Peter von der Grün

Oberbürgermeisterkandidat für die FDP Neuburg

DIE INTERVIEW-FRAGEN

❶ Persönliche Vorstellung: Wer sind Sie? Erzählen Sie uns kurz etwas
über Ihren beruflichen Werdegang, Ihre Verbindung zu Neuburg und warum Neuburg für Sie persönlich lebenswert ist? 

❷ Motivation: Warum kandidieren Sie für das Amt der Oberbürgermeisterin bzw. des Oberbürgermeisters? 

❸ Vision für Neuburg: Wie sieht Ihre Vorstellung von Neuburg in fünf bis zehn Jahren aus? Welche Entwicklung wünschen Sie sich für die Stadt?

❹ Schwerpunkte Ihrer Arbeit: Welche drei Themen sind für Sie die wichtigsten, wenn Sie gewählt werden und warum? 

❺ Bürgernähe und Zusammenarbeit: Wie möchten Sie die Bürgerinnen und Bürger in Entscheidungen einbinden und die Zusammenarbeit mit Vereinen, Wirtschaft und Verwaltung gestalten?

PETER VON DER GRÜN


❶ Mein Name ist Peter von der Grün, ich bin 53 Jahre alt, glücklich verheiratet und habe mit meiner Ehefrau Silke zwei gemeinsame Kinder im Teenager-Alter.
Aufgewachsen bin ich in Waidhofen als drittes von fünf Kindern, habe die dortige Grundschule besucht und am Gymnasium Schrobenhausen 1992 mein Abitur gemacht. Während der 11. Klasse (Schuljahr 1989/90) war ich als Austauschschüler im US-Bundesstaat Washington im Nordwesten der USA, konnte dabei sehr wertvolle Auslandserfahrung sammeln und aus der Entfernung den Fall der Berliner Mauer und die deutsche Wiedervereinigung beobachten.
An der Universität Augsburg habe ich Rechtswissenschaften studiert, wobei ich mich frühzeitig auf Arbeitsrecht und Baurecht spezialisiert habe. Nach dem erfolgreich absolvierten 2. Staatsexamen entschied ich mich als „Volljurist mit der Befähigung zum Richteramt“ für die anwaltliche Tätigkeit und wurde im Dezember 1999 am Amtsgericht Neuburg als Rechtsanwalt vereidigt. 2003 wurde mir der Titel „Fachanwalt für Arbeitsrecht“ und 2005 der Titel „Fachanwalt für Bau- und Architektenrecht“ von der Rechtsanwaltskammer München verliehen.
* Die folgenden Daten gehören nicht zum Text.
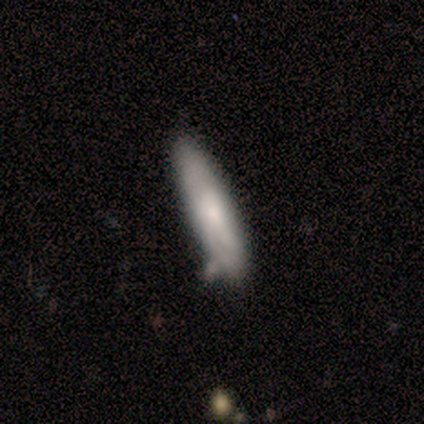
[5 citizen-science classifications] smooth 100%, featured or disk 0%, star or artifact 0%. Down the decision tree: how rounded — cigar-shaped (60%); merging — none (80%).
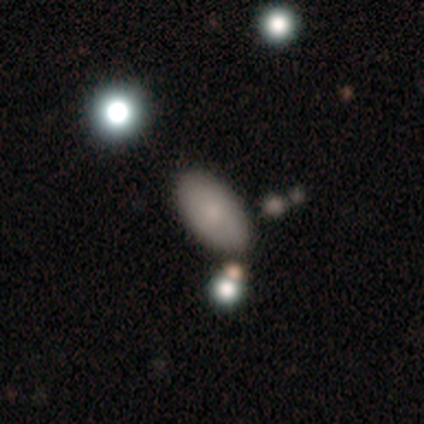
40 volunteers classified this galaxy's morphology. This is clearly a smooth galaxy (80%). How rounded: clearly in between (100%). Merging: likely none (71%).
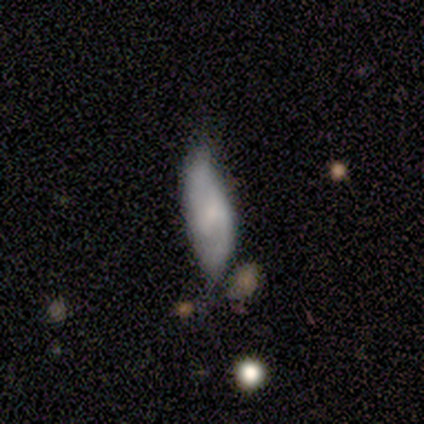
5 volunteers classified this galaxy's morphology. smooth_or_featured: featured or disk (p=0.80) [alt: smooth p=0.20]
disk_edge_on: no (p=1.00)
bar: weak (p=0.50) [tied with: no p=0.50]
has_spiral_arms: yes (p=0.75) [alt: no p=0.25]
spiral_winding: medium (p=1.00)
spiral_arm_count: 2 (p=0.67) [alt: can't tell p=0.33]
bulge_size: small (p=0.50) [alt: moderate p=0.25]
merging: minor disturbance (p=0.60) [alt: none p=0.20]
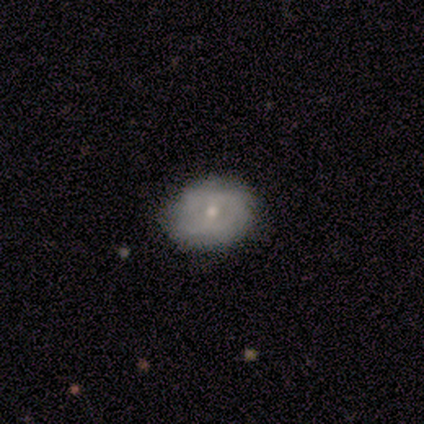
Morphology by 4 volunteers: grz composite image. It shows a smooth galaxy with no disk features (50%) that is in between round and cigar-shaped (100%). Merging: minor disturbance (67%).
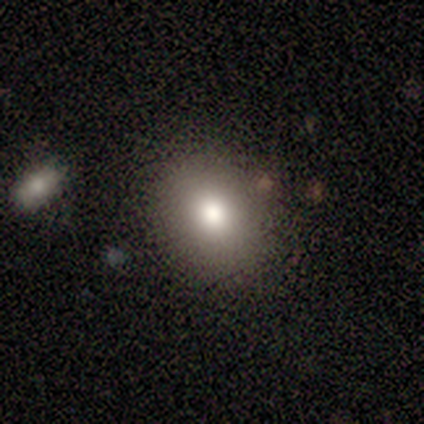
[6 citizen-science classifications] This appears to be a smooth galaxy with no disk features (83%) that is in between round and cigar-shaped (60%). Merging: none (83%).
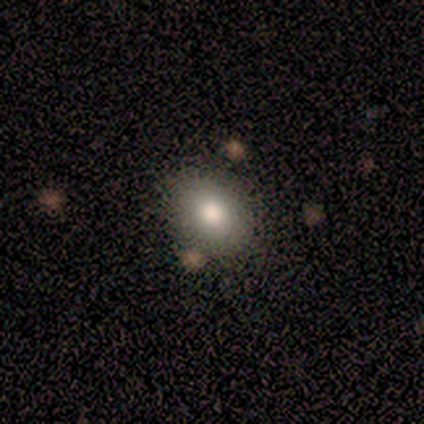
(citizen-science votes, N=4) Smooth or featured? 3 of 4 (75%) said smooth. How rounded? 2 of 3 (67%) said round. Merging? 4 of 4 (100%) said none.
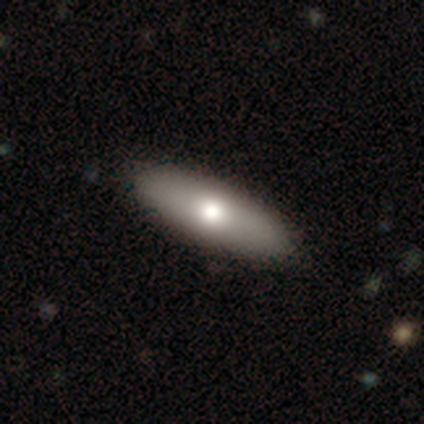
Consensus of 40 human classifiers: smooth 68%, featured or disk 25%, star or artifact 8%. Down the decision tree: how rounded — in between (67%); merging — none (70%).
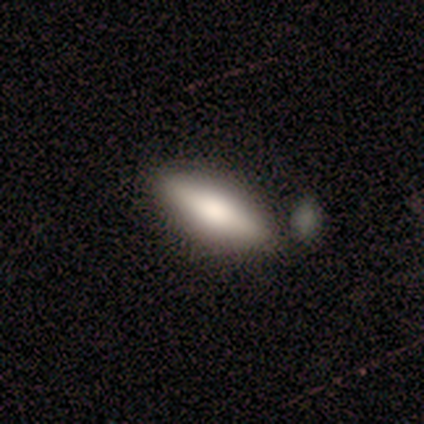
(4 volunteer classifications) Q: Smooth or featured?
A: smooth (50%); tied with: featured or disk (50%)
Q: How rounded?
A: in between (100%)
Q: Merging?
A: none (50%); runner-up: minor disturbance (25%)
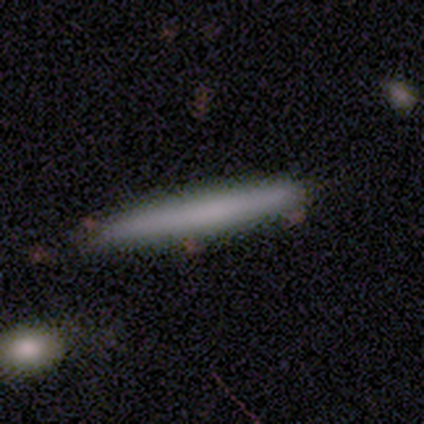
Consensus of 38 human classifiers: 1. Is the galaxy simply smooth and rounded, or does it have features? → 66% smooth, 32% featured or disk, 3% star or artifact.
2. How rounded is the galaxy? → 100% cigar-shaped, 0% round, 0% in between.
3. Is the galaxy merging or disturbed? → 86% none, 14% minor disturbance, 0% major disturbance, 0% merger.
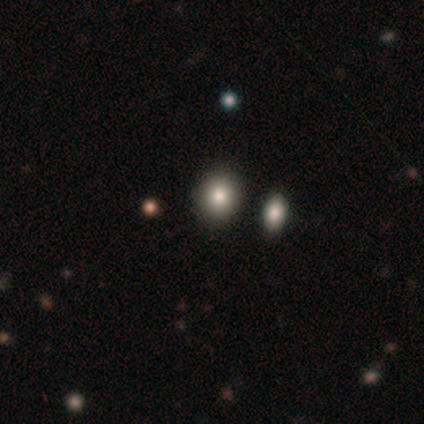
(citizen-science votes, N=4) Volunteers were most divided on "how rounded" (2-way tie): round: 50%, in between: 50%, cigar-shaped: 0%. More confident: smooth or featured — smooth (100%); merging — none (50%).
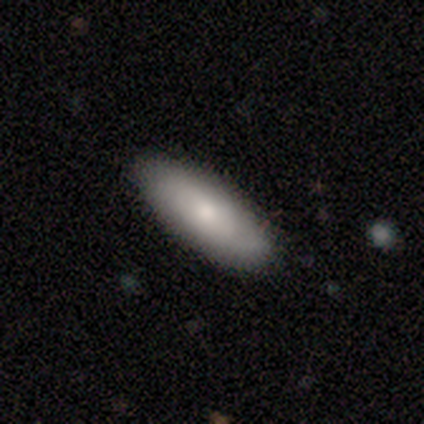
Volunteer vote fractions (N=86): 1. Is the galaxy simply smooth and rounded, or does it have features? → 74% smooth, 20% featured or disk, 6% star or artifact.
Im Oktober 2005 eröffneten meine Frau Silke (ebenfalls Fachanwältin für Arbeitsrecht sowie Fachanwältin für Verkehrsrecht) und ich am Spitalplatz in Neuburg unsere eigene Kanzlei und führten diese bis zu meiner Wahl als Landrat am 03.02.2019. Mit viel Herzblut und Engagement haben wir in dieser Zeit Hunderte von Mandantinnen und Mandanten, darunter Unternehmen, Arbeitgeber und Arbeitnehmer, Baufirmen und Bauherrn sowie Verkehrsteilnehmer aus Neuburg und weit darüber hinaus außergerichtlich beraten und gerichtlich vertreten.
Neuburg ist also seit über 20 Jahren „unsere Stadt“. Hier haben meine Frau und ich gewohnt und (vollzogen durch OB Bernhard Gmehling) 2008 geheiratet, hier sind unsere Kinder geboren, hier haben wir eine Fachanwalts-Kanzlei aufgebaut und über 13 Jahre betrieben. Unsere Arbeitsplätze befinden sich nach wie vor hier, nämlich im Landratsamt bzw. in der Fachoberschule, wo meine Frau in den 11. Klassen Rechtslehre unterrichtet. Als ambitionierte Hobby-Musiker sind wir ein aktiver Teil der Neuburger Kulturszene. Unsere Kinder gehen hier zur Schule, lernen Musikinstrumente und spielen für die TeG Neuburg Tennis. Ich selbst bin jetzt ebenfalls bei der TeG Neuburg gemeldet und möchte künftig für die Ottheinrichstadt auf Punktejagd gehen.
Schon Anfang der Neunzigerjahre (mit frisch erworbenem Führerschein) kam ich übrigens nach Neuburg, um im Birdland Jazzkeller Konzerte mit den Weltstars des Jazz zu besuchen. Besonders gut erinnern kann ich mich auch an den Saxophon-Workshop mit Joe Viera und an den Kurs „Jazzpiano“ im Rahmen der Neuburger Sommerakademie. Mittlerweile darf ich selbst hin und wieder im Birdland und Stadttheater auftreten, was ich als große Ehre und Bereicherung empfinde.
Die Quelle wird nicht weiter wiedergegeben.